• **Text passage**:

=== Begin Enclosure ===

To be a realist painter and a critic during the age of Abstract Expressionism took great courage, but that is exactly the role played by Fairfield Porter (1907–1975). Although he felt he was a better critic than painter, he managed to create an individualistic style counter to the dominant trends of the day.

Porter was born in Winnetka, Illinois, into comfortable circumstances. His father was an architect who purchased Great Spruce Head Island, off the coast of Maine, where the artist spent many summers throughout his life. Porter was a bright student at New Trier High School, and attended one year at Milton Academy before going to Harvard University where he majored in art and art history. In 1928, he moved to New York and took classes at the Art Students League where he studied with Thomas Hart Benton. The family had traveled together to Europe several times before Porter finished college, and in 1931–1932 he returned and spent several months in Italy. His older brother, Eliot, was the noted color photographer and director of the Sierra Club.

During the Depression, Porter became involved with politics and socialism, and lived a somewhat restless existence with his young family in such places as New York City, Westchester, New York, and Winnetka. In 1949, he purchased an old house in Southampton, on Long Island, about ninety miles from Manhattan. From 1952 to 1959 he wrote reviews for Art News, followed by two years writing for The Nation. Many admirers of Porter’s art have commented that his work as a critic impeded his own development as an artist.

=== End Enclosure ===

• **Task 1**:
Answer these questions from the passage on Fairfield Porter, one answer per line, marked as the questions are:
(a) Who did Porter study with at the Art Students League?
(b) In what year did Porter buy the old house in Southampton?
(c) Which publication carried Porter's reviews from 1952 to 1959?
• **Task 2**: Name every school Porter attended, according to the passage on Fairfield Porter.
• **Task 3**: Write a continuation of the passage on Fairfield Porter that picks up after its final sentence.

• **Supplied data**:
=== Begin Enclosure ===

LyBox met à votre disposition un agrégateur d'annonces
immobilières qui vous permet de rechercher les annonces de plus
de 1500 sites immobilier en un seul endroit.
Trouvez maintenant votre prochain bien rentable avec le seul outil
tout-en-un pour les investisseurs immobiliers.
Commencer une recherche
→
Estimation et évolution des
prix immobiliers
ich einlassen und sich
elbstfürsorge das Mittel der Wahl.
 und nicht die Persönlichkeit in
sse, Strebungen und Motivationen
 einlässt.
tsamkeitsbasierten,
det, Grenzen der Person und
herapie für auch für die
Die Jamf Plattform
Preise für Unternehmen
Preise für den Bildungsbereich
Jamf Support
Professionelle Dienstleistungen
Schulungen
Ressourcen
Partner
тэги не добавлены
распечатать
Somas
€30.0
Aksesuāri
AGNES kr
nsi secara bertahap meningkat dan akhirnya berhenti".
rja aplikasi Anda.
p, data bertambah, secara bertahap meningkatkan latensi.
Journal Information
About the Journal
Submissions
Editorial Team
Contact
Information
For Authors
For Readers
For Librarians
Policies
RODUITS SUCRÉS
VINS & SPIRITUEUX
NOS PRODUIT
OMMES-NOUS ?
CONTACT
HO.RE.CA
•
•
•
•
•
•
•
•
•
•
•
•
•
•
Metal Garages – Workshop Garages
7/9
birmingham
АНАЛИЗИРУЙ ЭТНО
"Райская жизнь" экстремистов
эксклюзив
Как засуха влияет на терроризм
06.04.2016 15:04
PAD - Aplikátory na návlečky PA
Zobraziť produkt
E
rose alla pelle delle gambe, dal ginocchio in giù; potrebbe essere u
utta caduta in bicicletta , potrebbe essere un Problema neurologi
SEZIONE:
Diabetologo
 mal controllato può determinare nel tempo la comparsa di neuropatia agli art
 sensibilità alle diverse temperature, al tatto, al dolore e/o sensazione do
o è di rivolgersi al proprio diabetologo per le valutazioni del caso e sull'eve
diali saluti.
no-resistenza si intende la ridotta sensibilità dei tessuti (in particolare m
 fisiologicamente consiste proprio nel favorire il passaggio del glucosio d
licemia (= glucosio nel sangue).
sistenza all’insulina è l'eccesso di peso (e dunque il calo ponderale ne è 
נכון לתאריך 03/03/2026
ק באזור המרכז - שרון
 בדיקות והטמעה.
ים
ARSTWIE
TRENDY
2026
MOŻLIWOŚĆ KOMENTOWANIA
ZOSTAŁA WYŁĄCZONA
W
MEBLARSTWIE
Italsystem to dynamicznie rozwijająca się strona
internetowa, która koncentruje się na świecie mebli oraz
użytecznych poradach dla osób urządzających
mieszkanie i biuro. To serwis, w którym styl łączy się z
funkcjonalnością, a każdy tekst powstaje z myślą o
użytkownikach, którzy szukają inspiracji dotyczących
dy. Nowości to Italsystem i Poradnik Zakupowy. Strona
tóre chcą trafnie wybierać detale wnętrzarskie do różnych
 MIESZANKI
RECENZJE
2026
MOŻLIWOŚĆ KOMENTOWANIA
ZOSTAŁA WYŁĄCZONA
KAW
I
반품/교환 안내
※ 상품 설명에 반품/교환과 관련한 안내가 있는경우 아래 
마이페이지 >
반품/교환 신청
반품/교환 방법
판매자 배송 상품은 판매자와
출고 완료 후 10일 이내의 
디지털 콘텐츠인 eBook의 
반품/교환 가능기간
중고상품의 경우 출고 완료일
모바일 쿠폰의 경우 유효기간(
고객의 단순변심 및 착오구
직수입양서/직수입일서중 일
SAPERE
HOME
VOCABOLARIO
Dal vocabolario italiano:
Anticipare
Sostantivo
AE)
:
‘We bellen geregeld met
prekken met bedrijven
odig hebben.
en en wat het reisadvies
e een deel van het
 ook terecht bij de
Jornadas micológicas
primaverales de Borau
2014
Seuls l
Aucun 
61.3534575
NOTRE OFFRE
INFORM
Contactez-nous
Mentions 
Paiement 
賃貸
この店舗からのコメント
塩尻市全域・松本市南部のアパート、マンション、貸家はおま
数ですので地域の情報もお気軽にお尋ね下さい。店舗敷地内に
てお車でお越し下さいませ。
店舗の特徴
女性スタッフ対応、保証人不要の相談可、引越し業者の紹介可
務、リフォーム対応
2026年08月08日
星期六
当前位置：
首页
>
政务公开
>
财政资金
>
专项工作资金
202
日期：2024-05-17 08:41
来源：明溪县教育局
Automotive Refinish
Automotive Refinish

=== End Enclosure ===

• **Answer box 1**:
(a) Thomas Hart Benton
(b) 1949
(c) Art News

• **Answer box 2**:
New Trier High School
Milton Academy
Harvard University
Art Students League

• **Answer box 3**:
In the early 1940s, Porter became good friends with the great Abstract Expressionist painter Willem deKooning, and was one of the first to purchase a work by him. In 1952, deKooning reciprocated and promoted Porter’s work to his own dealer, Tibor de Nagy, saying “I’ve got a good artist for you. Someone who knows how to paint really good—Fairfield Porter.” Pressed by the gallery’s director, deKooning admitted, “Yes, he is a friend, but I’m telling you Porter is really good. He knows what he is doing!” [1]

High on the list of painters whom Porter admired were the French artists Pierre Bonnard and Edouard Vuillard, both known for their intimate interiors. Similarly, Porter frequently painted family members and friends, sometimes awkwardly posed, in light-filled settings both indoors and out. His colors tended to be bright, and his brushstrokes uneven, almost casual. His landscapes—of his beloved Maine and Long Island—are fresh and evocative. Porter’s realism eschewed the precision and detail one finds in photographs by his brother.

Like the paintings of Bonnard and Vuillard, Porter’s canvases cry out for a narrative that does not exist. In lectures at Yale University and Amherst College, where he taught 1969–1970, he expressed his belief in “art for art’s sake,” a theme reiterated in a 1968 interview. “What I think now is that it doesn’t much matter what you do. What matters is the painting. And since a reference to reality is the easiest thing, you just take what’s there. And then, whether you’ve made anything or not, you hope it’s significant. Well, what is significant? What counts? It’s where this aesthetic business comes in.” [2]

In addition to numerous articles on the major artists of his day, Porter wrote a book on Thomas Eakins, the great Philadelphia figure painter. Porter and Eakins shared a penchant for portraying moody-looking people. Porter also wrote poetry, and many of his closest friends were poets. In one poem, A Painter Obsessed by Blue, he salutes blue, the color that radiates over and over again from his canvases.

No color isolates itself like blue.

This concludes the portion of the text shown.